Singh recalled real estate purchases and luxury apartments gifted to persons like Joseph Bankman, Bankman-Fried’s father, who witnesses say was included in company conversations over private messaging app Signal.
“I expressed to him that it was too ostentatious. He said he’d spend $100 million to make the drama go away,” Singh responded when asked if he checked SBF’s spending or use of customer funds. Bankman-Fried also proposed spending $120 million on popular social network Telegram.
Regarding Alameda’s credit line on FTX, the witness said he contributed to coding an “allow negative” feature under instructions from Bankman-Fried and Wang, ex-chief technology officer under Bankman-Fried. To Singh’s knowledge, the feature was built to access locked FTT tokens and was not intended to siphon customer crypto on the exchange.
“It was inappropriate,” the former FTX developer said regarding Alameda and FTX’s treatment of assets entrusted to their care.

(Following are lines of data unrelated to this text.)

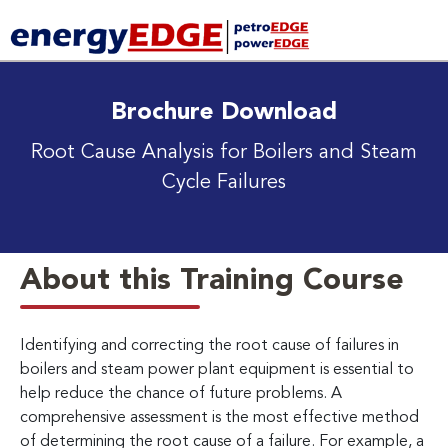
Brochure Download
Root Cause Analysis for Boilers and Steam
Cycle Failures
About this Training Course
Identifying and correcting the root cause of failures in
boilers and steam power plant equipment is essential to
help reduce the chance of future problems. A
comprehensive assessment is the most effective method
of determining the root cause of a failure. For example, a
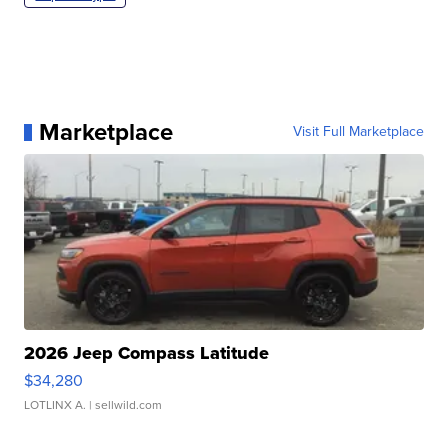
Marketplace
Visit Full Marketplace
2026 Jeep Compass Latitude
$34,280
LOTLINX A.
| sellwild.com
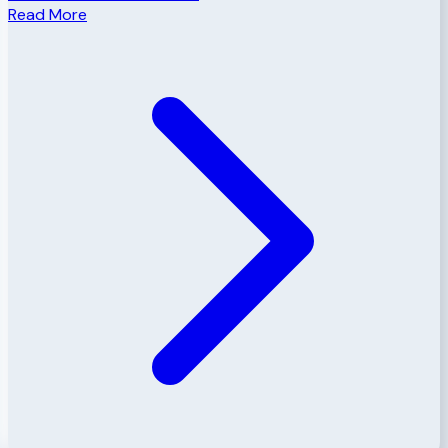
Read More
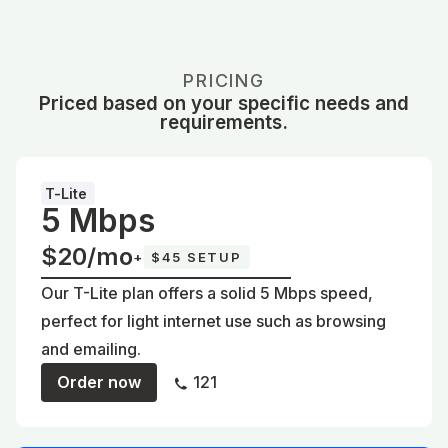
PRICING
Priced based on your specific needs and
requirements.
T-Lite
5 Mbps
$20/mo
+
$45 SETUP
Our T-Lite plan offers a solid 5 Mbps speed,
perfect for light internet use such as browsing
and emailing.
Order now
121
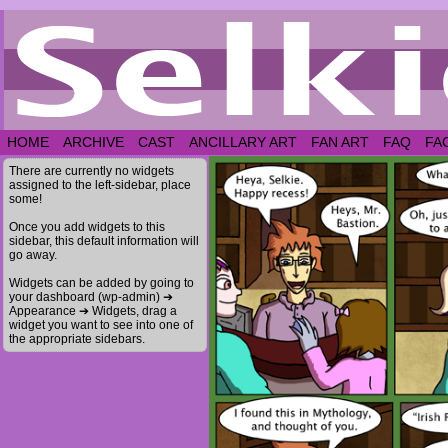
HOME
ARCHIVE
CAST
ANCILLARY ART
FAN ART
FAQ
FA
There are currently no widgets
assigned to the left-sidebar, place
some!
Once you add widgets to this
sidebar, this default information will
go away.
Widgets can be added by going to
your dashboard (wp-admin) ➔
Appearance ➔ Widgets, drag a
widget you want to see into one of
the appropriate sidebars.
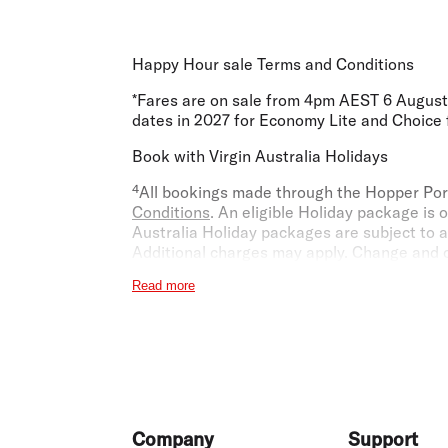
Happy Hour sale Terms and Conditions
*Fares are on sale from 4pm AEST 6 August 2
dates in 2027 for Economy Lite and Choice fa
Book with Virgin Australia Holidays
⁴All bookings made through the Hopper Port
Conditions
. An eligible Holiday package is 
Australia Holiday packages are subject to av
Additional charges may apply. Change and ca
that you choose. If your package allows cha
Read more
hotel providers, your flight fare rules and
Vi
Economy X
​​​​³Economy X seats are limited and may be s
fee published at the time you purchase Econ
booking currency, being the country of ori
entitled to a refund under the Australian 
Footer
Company
Support
benefits are available at all airports. Where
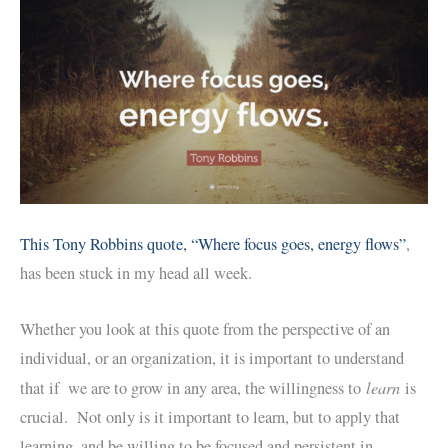
This Tony Robbins quote, “Where focus goes, energy flows”
,
has been stuck in my head all week.
Whether you look at this quote from the perspective of an
individual, or an organization, it is important to understand
learn
that if we are to grow in any area, the willingness to
is
crucial. Not only is it important to learn, but to apply that
learning, and be willing to be focused and persistent in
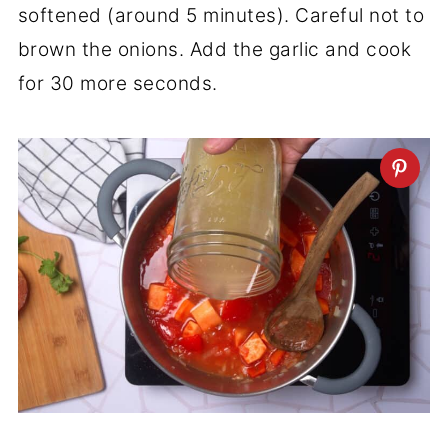
softened (around 5 minutes). Careful not to
brown the onions. Add the garlic and cook
for 30 more seconds.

According to Singh, the FTX founder and his brother, Gabriel Bankman-Fried, oversaw political donations with Ryan Salame, head of FTX Digital Markets. The trio devised a system where executives received loans, transferred the value to FTX.US, and then disbursed them to political campaigns.
Loans had to be done this way for optics, said Singh, adding that receivers knew the money originated from elsewhere and Sam Bankman-Fried kept meticulous records of everyone FTX donated to.
“I tried to be as uninvolved as possible. There was a Signal chat called ‘Donations Processing’,” said Singh, explaining that Alameda Research ultimately funded the entire scheme. Notably, the FTX founder’s brother led Guarding Against Pandemic.
Singh’s testimony mirrored Ellison’s accounts about happenings within FTX’s top hierarchy between Nov. 6 of last year, after Alameda’s leaked balance sheet, and Nov. 12 when bankruptcy became public knowledge. The witness also recalled mulling liquidating FTT, FTX’s exchange token, and one of Bankman-Fried’s preferred coins, called SRM.
They looked “corrupt” according to Singh.
…in Sam’s Gemini 1 apartment, Ryan Salame was on the phone. We were talking about calling it solvent. They were talking about making the tweets strong, which I understood to mean misleading. I felt it was not true.Nishad Singh, former Alameda Research and FTX chief software engineer
Finally, the witness mentioned speaking to Daniel Friedberg, FTX’s general counsel.
Defense attorney Mark Cohen pushed to adjourn SBF’s trial till Oct. 19 when extra Adderall medication would be made available. Judge Lewis A. Kaplan of the Southern District of New York ruled to continue with the daily hearing schedule, citing no professional recommendation to expedite the process for FTX’s former chief.